● **PROBLEM 1**: From the Fifth Committee budget summary, extract the stretch from "Statements on Proposed" through "of the budget." verbatim.
● **PROBLEM 2**: Extend the summary of the Fifth Committee's budget debate, starting after its final sentence.

══ TEXT SEGMENT

The Committee will meet again at 10 a.m. tomorrow, when it will elect candidates to fill vacancies on a number of subsidiary organs of the General Assembly, and then continue its part-by-part examination of the programme budget for the next two years.

Committee Work Programme

The Fifth Committee (Administrative and Budgetary) met this afternoon to continue its part-by-part consideration of the proposed programme budget for 2000- 2001, specifically budget parts III and IV, concerned with international justice and law, and international cooperation for development, respectively.

(For an introduction to the proposed programme budget see Press Release GA/AB/3322 of 27 October. For background on parts III and IV see Press Release GA/AB/3331 of 3 November.)

Statements on Proposed Programme Budget

DJAMEL MOKTEFI (Algeria), speaking on section 7 of the budget, legal affairs, said that he wished to express support for the Office of Legal Affairs, but favoured the Advisory Committee’s recommendation which asked the Board of Auditors to make a study of commercial arbitration and litigation.

The Committee then turned to section 9 of the budget.

JARMO SAREVA (Finland), speaking on behalf of the European Union, Bulgaria, Czech Republic, Estonia, Hungary, Latvia, Lithuania, Poland, Romania, Slovakia, Slovenia, Cyprus and Malta, said his statement would address all the sections of part IV of the budget proposal.

On section 9, he said he agreed with the Advisory Committee on Administrative and Budgetary Questions' (ACABQ) observations on the use of general temporary assistance. Existing staff services should be used to the fullest extent in all sub-programmes.

He also agreed with the ACABQ that the costs for the Office for Inter-Agency Affairs were not sufficiently transparent. He felt the activities of the Non- Governmental Liaison Organization Service should be reinforced, and he also agreed with the ACABQ that consultants should only be used when the relevant expertise was not available in the Secretariat. The Union also subscribed to the general observations of the ACABQ on travel expenses, an area where judicious management and new technology could produce savings.

Under section 10, the Union wished to reiterate its commitment to development in Africa, and he appreciated the increase in resources for the programme. However, he hoped that in future the objectives of the programme could be better reflected in the accomplishments part.

Under section 12, he agreed with the recommendations of the ACABQ that steps be taken to determine more accurately the level of services that the United Nations Office at Nairobi was required to provide and the rate of reimbursing the cost of those services. The Union took note of the fact that that administrative functions in the United Nations Office at Nairobi had been reinforced in the budget.

The Union strongly support the increased resources proposed for the priority programmes on crime prevention and criminal justice, and on drug control, but it encouraged still further efforts in future budget proposals to increase the resources available to those sections. In section 15, extrabudgetary resources represented 95 per cent of resources available for the United Nations Drug Control Programme (UNDCP), he noted.

He welcomed Committee for Programme and Coordination (CPC) efforts to modify the narratives of those last two sections, but did not feel they reflected the efforts for gender mainstreaming by the Secretariat. More efforts were required.

ERNESTO HERRERA (Mexico) said, on section 15, that illicit drug trafficking had serious effects on society and undermined the institutions of State. His delegation agreed with the Advisory Committee in its recommendation for additional resources in that area.

════
══ DATA UNDER STUDY

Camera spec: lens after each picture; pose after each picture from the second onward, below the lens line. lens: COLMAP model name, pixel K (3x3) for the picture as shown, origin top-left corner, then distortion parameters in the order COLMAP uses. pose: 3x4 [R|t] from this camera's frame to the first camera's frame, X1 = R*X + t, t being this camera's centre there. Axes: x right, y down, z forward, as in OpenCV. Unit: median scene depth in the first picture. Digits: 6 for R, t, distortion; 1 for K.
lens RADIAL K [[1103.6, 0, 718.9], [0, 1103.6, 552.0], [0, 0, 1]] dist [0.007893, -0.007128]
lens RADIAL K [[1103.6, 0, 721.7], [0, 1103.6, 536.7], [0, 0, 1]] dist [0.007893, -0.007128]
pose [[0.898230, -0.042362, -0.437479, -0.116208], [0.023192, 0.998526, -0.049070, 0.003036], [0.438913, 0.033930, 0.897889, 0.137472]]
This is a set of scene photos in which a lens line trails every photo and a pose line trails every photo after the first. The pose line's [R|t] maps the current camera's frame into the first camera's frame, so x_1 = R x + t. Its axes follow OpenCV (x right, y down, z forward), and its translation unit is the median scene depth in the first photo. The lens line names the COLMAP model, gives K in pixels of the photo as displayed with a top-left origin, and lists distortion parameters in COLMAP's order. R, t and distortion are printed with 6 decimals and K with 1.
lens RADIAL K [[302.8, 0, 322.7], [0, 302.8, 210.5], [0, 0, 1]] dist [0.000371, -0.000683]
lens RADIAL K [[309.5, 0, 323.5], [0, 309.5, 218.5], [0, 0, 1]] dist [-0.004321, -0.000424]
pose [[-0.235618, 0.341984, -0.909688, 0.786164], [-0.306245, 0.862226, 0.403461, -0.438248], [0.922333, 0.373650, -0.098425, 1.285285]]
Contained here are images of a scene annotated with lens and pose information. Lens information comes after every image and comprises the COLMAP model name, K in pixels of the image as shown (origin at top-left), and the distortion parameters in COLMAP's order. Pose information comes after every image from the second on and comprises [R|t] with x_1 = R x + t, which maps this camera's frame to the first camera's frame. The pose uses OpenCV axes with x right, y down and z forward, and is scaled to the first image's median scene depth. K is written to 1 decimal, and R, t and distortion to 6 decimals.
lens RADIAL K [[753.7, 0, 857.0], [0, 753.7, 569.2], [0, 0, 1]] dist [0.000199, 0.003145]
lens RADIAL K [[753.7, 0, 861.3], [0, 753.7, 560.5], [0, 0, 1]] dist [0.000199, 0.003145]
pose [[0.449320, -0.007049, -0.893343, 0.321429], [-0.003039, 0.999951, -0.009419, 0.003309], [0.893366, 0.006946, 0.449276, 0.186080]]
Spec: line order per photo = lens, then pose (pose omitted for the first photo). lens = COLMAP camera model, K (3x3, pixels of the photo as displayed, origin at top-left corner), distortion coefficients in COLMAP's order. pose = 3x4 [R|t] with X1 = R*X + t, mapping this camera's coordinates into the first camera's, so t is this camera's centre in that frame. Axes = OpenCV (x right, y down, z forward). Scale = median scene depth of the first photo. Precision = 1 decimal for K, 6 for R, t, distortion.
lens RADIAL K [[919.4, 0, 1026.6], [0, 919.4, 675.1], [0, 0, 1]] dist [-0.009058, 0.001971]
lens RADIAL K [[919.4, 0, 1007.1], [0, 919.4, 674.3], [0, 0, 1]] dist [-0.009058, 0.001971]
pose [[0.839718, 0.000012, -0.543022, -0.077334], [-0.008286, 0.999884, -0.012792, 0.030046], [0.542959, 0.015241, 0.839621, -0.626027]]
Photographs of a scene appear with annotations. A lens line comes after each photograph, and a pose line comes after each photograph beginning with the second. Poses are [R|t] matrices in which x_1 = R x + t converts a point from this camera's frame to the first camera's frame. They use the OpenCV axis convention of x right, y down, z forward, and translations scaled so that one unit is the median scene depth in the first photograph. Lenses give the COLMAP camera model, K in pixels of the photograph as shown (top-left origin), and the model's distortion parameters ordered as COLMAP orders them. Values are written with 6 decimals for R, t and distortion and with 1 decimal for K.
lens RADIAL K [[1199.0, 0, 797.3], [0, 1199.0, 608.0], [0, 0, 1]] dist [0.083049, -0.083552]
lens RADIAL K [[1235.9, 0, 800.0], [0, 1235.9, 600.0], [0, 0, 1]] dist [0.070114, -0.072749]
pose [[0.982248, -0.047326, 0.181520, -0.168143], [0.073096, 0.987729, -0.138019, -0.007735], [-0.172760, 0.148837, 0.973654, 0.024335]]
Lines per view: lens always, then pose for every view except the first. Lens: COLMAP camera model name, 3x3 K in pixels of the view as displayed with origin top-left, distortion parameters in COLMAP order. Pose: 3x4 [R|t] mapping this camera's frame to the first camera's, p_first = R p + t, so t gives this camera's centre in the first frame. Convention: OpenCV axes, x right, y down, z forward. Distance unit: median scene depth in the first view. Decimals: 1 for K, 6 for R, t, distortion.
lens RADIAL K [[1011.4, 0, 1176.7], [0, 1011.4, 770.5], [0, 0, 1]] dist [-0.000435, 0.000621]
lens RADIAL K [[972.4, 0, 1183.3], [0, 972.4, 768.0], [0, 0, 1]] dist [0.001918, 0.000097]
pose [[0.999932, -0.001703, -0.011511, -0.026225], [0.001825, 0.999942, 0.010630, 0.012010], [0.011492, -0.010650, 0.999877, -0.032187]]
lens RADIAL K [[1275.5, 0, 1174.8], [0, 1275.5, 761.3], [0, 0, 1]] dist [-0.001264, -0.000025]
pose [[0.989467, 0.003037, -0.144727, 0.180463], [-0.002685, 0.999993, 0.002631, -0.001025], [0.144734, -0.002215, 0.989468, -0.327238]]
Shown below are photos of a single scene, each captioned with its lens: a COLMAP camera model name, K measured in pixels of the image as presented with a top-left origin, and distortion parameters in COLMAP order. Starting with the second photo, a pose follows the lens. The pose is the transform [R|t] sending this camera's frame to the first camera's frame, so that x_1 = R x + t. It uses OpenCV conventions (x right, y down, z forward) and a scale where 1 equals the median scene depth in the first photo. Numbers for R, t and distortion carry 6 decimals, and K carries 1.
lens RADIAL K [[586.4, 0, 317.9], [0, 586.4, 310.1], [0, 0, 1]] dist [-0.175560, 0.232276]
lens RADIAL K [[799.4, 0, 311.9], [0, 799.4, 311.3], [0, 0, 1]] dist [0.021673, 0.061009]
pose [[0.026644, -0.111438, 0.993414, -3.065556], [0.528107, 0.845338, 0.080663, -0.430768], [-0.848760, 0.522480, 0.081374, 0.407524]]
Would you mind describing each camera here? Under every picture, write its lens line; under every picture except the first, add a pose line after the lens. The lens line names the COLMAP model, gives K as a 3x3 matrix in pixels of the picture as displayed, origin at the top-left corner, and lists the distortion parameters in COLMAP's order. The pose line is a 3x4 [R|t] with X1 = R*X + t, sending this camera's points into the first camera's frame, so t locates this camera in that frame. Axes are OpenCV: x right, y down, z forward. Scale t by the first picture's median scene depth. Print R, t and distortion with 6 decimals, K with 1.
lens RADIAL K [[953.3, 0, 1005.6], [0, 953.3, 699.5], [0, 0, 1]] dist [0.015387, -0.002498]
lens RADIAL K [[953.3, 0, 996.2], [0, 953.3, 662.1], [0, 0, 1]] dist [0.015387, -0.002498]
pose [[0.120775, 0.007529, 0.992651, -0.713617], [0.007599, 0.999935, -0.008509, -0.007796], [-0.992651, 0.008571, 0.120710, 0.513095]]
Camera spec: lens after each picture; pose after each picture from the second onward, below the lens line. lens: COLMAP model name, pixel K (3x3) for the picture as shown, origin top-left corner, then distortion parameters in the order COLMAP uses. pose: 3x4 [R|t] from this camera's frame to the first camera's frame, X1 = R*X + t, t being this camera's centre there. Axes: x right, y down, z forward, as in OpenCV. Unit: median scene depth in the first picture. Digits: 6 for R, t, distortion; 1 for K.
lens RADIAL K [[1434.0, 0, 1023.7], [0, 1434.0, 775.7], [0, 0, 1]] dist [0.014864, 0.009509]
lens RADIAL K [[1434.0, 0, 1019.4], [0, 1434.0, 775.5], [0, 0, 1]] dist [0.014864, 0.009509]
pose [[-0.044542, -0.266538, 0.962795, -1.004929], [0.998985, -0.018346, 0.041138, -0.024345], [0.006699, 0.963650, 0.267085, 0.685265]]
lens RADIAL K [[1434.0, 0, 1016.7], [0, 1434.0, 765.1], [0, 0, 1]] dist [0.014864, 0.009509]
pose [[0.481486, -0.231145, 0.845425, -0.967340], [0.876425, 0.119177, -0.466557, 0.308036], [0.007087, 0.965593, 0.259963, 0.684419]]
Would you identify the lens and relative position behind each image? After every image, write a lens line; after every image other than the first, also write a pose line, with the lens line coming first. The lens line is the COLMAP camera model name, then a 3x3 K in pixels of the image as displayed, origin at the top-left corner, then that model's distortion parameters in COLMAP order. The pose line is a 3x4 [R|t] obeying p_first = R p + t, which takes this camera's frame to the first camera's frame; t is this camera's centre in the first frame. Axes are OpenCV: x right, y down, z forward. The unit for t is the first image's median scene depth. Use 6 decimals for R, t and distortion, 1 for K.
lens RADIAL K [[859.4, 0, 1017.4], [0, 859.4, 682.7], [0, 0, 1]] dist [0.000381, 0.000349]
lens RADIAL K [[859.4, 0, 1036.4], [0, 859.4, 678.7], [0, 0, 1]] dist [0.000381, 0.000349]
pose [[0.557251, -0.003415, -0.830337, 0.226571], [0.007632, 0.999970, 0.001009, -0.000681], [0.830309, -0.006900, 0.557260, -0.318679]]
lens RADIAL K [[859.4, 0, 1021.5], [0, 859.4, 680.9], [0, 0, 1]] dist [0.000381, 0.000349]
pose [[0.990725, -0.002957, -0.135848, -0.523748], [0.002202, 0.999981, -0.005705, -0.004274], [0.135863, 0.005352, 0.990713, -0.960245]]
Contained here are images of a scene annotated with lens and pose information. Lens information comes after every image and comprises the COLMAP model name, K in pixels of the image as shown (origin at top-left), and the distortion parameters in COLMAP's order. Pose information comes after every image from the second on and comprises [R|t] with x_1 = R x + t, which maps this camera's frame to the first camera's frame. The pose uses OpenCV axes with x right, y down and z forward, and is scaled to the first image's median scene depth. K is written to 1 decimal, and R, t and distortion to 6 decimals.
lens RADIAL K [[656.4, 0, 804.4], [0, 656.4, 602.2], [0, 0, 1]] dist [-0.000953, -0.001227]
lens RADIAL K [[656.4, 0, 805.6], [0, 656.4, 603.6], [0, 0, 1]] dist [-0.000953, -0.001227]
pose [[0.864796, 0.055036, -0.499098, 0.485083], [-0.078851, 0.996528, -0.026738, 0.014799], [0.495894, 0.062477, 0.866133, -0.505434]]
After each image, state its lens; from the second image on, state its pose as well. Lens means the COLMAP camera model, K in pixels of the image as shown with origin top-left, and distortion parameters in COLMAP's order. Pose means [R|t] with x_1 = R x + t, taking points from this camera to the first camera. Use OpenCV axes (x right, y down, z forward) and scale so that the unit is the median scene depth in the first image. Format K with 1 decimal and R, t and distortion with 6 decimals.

════

● **REPLY 1**:
Statements on Proposed Programme Budget

DJAMEL MOKTEFI (Algeria), speaking on section 7 of the budget, legal affairs, said that he wished to express support for the Office of Legal Affairs, but favoured the Advisory Committee’s recommendation which asked the Board of Auditors to make a study of commercial arbitration and litigation.

The Committee then turned to section 9 of the budget.

● **REPLY 2**:
TETSUO KONDO (Japan) said his country always worked closely with the United Nations in order to enhance its effectiveness. As the staff costs of the Department of Economic and Social Affairs were calculated using significant vacancy factors, he urged the department to step up recruitment measures in order to ensure orderly implementation of mandates.

On the Commission for Sustainable Development, he was concerned about reports of voluminous and indigestible documentation. He also asked why travel expenses were rising even with a reduction in posts.

Mr. MOKTEFI (Algeria) said he supported the role of the Department of Economic and Social Affairs. Attention should be devoted by this Department to the urgent needs of Africa, least developed countries, small island States, South- South development and other key issues. He stressed that it should perform all activities in its programme of work.

For the sake of those people who did not have access to electronic communications, he said, the Department should continue to provide its publications in traditional forms. He endorsed the comments of the CPC on the workload and responsibilities of the Non-Governmental Organization Liaison Office. He hoped there would be a structural strengthening of this office via appropriate resourcing.

He was concerned about the vacancy rate in this Department, he said. Steps should be taken to improve it. The Department should fill its posts to ensure that its mandates were carried out. He was also concerned to know the details of the financing of the secretariat for the Convention on Desertification, which were not included in the proposal.

The financing of the Office of Inter-Agency Affairs was not transparent and should be made so, he said. Work needed to be done on staffing for carrying out technical cooperation, as this activity should be handled by permanent staff.

On the role of the NGO Liaison Office, he supported the ACABQ comments.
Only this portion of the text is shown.